■ Sorulan Problem 1:
Alıntı metne göre aşağıdaki soruları yanıtlar mısınız?
(a) Pirinç yoksa ne olur?
(b) Reklamlarda sunulan domates nasıl nitelenmiş?
(c) Mutfak robotu olan kişinin neyi olmaz?

■ Alıntı Metin:
========

Betonarme pilav...

PİRİNÇ yok, bulgur olur.

Bulgur biterse?..

Makarna...

Makarna biterse nohut.

Nohut biterse?..

*

Teknoloji nasıl olsa bize her şeyin gelişmişini, kolayını, yapayını sunuyor.

Bence bizde bu akıl olduktan sonra, pirinç, nohut, buğday gibi doğanın verdikleri olmadan da yapabiliriz.

Televizyonlardaki reklamlarda bizlere sunarlar artık:

Dijital domates...

Uzaktan kumandalı nohut...

Cipli köfte...

Plaza semizotu...

4x4 patlıcan...

Enjektörlü hamburger...

*

Eğer sizin için tarlalar değil fabrikalar, kumsallar değil oteller, orman değil golf sahaları, ırmaklar değil atölyeler, ovalardaki tarlalar değil sanayi siteleri önemliyse...

Elbette pirinciniz olmaz.

Mutfak robotunuz olur ama makarnanız da olmaz.

Sizin için bostan tarlaları değil dokunmatik buzdolabı önemliyse, dokunmatik buzdolabınız olur.

========

■ Girdi Malzemesi:

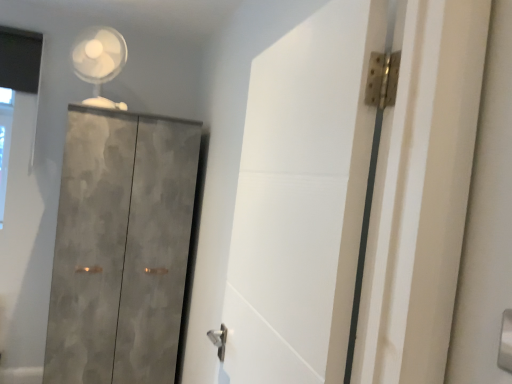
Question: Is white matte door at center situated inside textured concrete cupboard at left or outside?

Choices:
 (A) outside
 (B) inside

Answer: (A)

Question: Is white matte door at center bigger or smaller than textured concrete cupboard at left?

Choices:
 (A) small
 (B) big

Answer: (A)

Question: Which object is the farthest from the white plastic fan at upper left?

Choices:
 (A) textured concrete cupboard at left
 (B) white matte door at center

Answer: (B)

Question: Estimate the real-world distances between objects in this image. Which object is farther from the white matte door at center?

========

■ Sorulan Problem 2:
Kayıtlardaki "Answer: (B)" satırından kayıtların sonuna kadar olan bölümü, "real-world" yerine "actual" koyarak yeniden yazar mısınız? Bu bölüm dışında bir şey vermeyin, başka hiçbir yeri değiştirmeyin.

■ Eksiksiz Yanıt 1:
(a) Bulgur olur.
(b) Dijital domates olarak nitelenmiş.
(c) Makarnası olmaz.

■ Eksiksiz Yanıt 2:
Answer: (B)

Question: Estimate the actual distances between objects in this image. Which object is farther from the white matte door at center?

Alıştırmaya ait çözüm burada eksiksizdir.